• [REQUIRED WORK] Copy, from the material below, every line in which the word "Thread" can be found.

• [MATERIAL SUPPLIED]
++++++++++++++++++++

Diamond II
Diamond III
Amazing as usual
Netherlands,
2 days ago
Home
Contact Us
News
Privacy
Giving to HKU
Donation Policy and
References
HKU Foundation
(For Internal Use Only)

++++++++++++++++++++

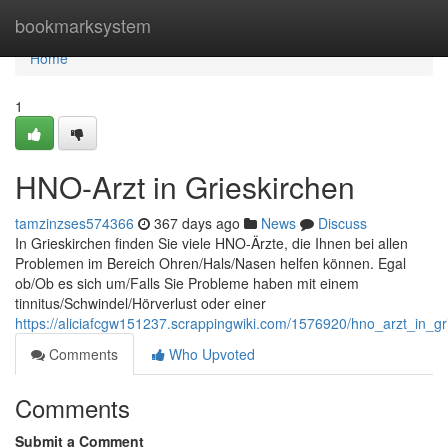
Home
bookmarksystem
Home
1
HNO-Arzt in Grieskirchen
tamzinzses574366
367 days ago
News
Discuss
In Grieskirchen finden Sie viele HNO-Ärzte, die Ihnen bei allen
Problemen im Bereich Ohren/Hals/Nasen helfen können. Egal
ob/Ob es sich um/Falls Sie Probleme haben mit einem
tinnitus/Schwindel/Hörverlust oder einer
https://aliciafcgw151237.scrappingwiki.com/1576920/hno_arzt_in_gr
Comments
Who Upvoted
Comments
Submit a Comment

++++++++++++++++++++

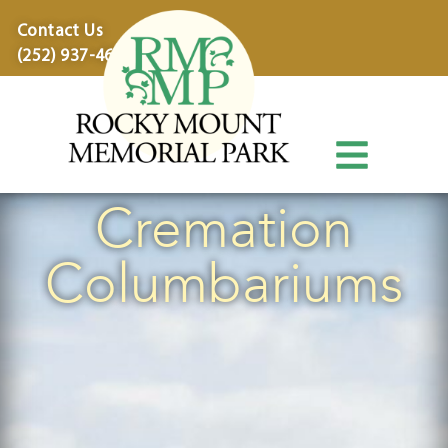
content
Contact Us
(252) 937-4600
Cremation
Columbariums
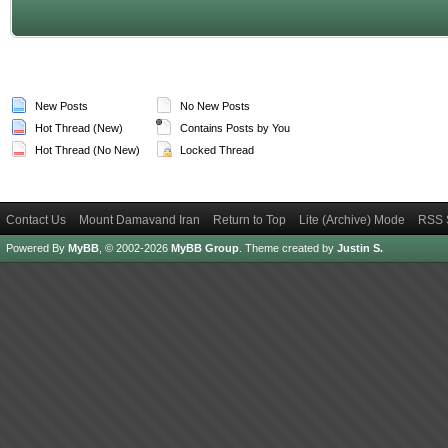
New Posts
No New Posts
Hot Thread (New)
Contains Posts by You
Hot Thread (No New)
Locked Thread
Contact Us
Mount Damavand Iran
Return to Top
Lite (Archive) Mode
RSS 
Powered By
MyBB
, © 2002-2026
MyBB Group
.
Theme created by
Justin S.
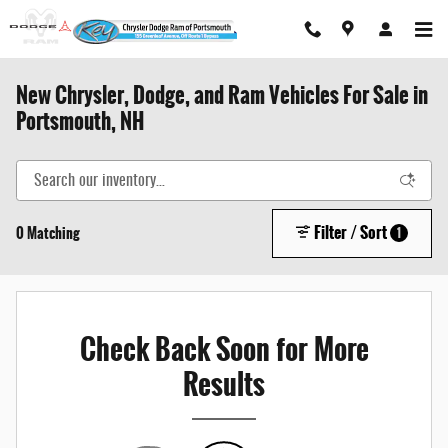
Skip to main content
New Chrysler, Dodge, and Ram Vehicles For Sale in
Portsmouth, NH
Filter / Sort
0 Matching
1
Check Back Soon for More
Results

++++++++++++++++++++

• [RESULT BELOW]
Hot Thread (New)
Hot Thread (No New)
Locked Thread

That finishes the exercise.